なんだこれは!「タローマン」

大長編 タローマン 万博大爆発
がタイトルであります。
冒頭、スタンダードサイズでNHK「タローマン」という特撮ドラマが始まります。フェイクかと思いきや、そうではなくNHKで実際に放送された番組で10本のミニドラマとして放送されていたのでした。この映画をみる直前にこの「タローマン」の再放送があったらしいのです。
それら予備知識もなく見たのでサッパリわかりません。
岡本太郎のエッセイにある言葉を引用してできたヒーローと怪獣ならぶ奇獣との奇々怪々の闘いを描く特撮ドラマ風になっています。1970年万博のシンボル、太陽の塔がお祭り広場から飛び出しあばれだす昭和100年という設定です。
科特隊のようなモンスターアタックチームとアイアンキングの石橋正次のようなヒーローが飛び交い、ギャグの応戦です。タローマンは太陽の塔は別の存在で、岡本太郎が太陽の塔に描いた過去・現在・未来の絵画でデザインされており、太陽の塔は別の奇獣として登場します。
タローマンは正義の味方のようで、そうでない。いっしょに奇獣たちと街を破壊していきます。既成概念をぶっとばし続けます。
でもさっぱりわからず約2時間ほど過ごしました。
どうしてこんな映画を見たかというと、出演者が知っている人なのでした。そこから見に来てくれと。彼らは着ぐるみを着ていて、誰がどのキャラクターをしているのかさっぱりわかりません。彼らはマイム役者なのでセリフはないんですね。

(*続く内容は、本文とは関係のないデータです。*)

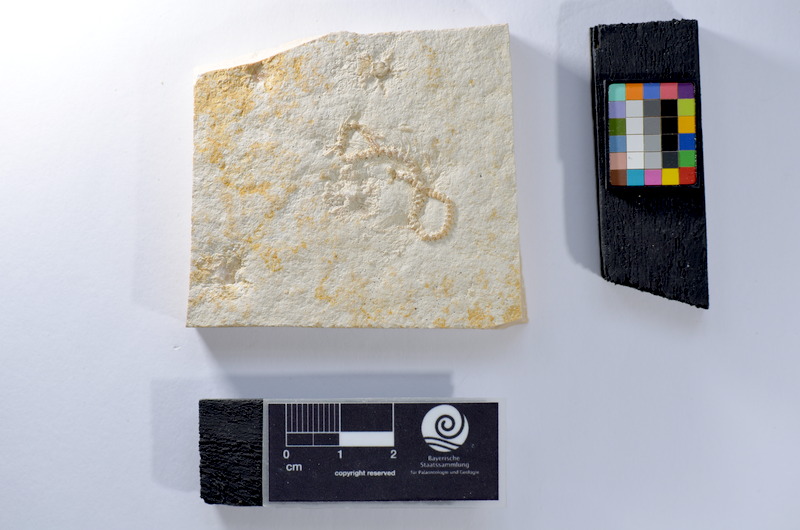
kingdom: Animalia
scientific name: Animalia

劇場はかなり満員にちかい盛況ぶり。みたこどもが満足げにおもしろかったと喜んでいました。わたしは半分くらいしか理解できず、劇場を後にしました。
70年万博の威力
大阪万国博覧会は昭和45年でその55年後の世界ですが、この万博には何度も行きました。万博というイベントが斬新だったのと、日本人に多くの外国人が訪れ、駅の改札は自動改札やムービングウオークという平行に進むエスカレーターなど文明の力が多数現れました。このシンボルが太陽の塔ですが、岡本太郎は人類に調和も進歩もいらないというアンチテーゼをうちたてました。パビリオンだけでなく各界の芸術家の発表の場でもありました。ここで芸術を爆発させていたのでした!
こんどの万博は単なる集客イベントで、70年のインパクトに到底及びません。
日本は博覧会病に
万博で大いに盛り上がった世代ですが、ことあるごとに博覧会が実施されました。「沖縄海洋博」、「ポートピア博」、「科学万博」、「花博」(横浜でも数年後に開催)に「瀬戸大橋博」など。ことあるごとに博覧会が開催されたため、博覧会というのがおもろしくないものと認識してされたのでした。これらの開催はいづれも好景気の時代のものでした。日本は博覧会をやればいいという単純思考ゆえに博覧会シラケ世代になっていたのです。
でもこの70年万博は記憶に残っています。岡本太郎もずっと存在し続けているようで。
いまの万博はでかいリングを部分的に残すことで進んでいるようですが、そんな部分入れ歯みたいものを残して何になるのでしょうか?
偉大なる太陽の塔
スクリーンに出てきた「太陽の塔」はお祭り広場というメイン会場であって、この太陽の塔をエスカレーターでのぼって、トラスのようなろころから出て各パビリオンへ行く導線でした。いまも万博記念公園に太陽の塔はありますが、その面影は微塵もありません。万博は今後の未来の発展、希望を唱えたイベントでしたが、実はあの頃の日本が頂点だったのでした。あの時日本人はみんなハッピーだったのです。いまや落ち目になった日本を再確認させる今日。55年後はこんなはずじゃなかったことを示す映画でした。常識にとらわれ、ずいぶんつまらない国なったと、もうヒーローもいないや!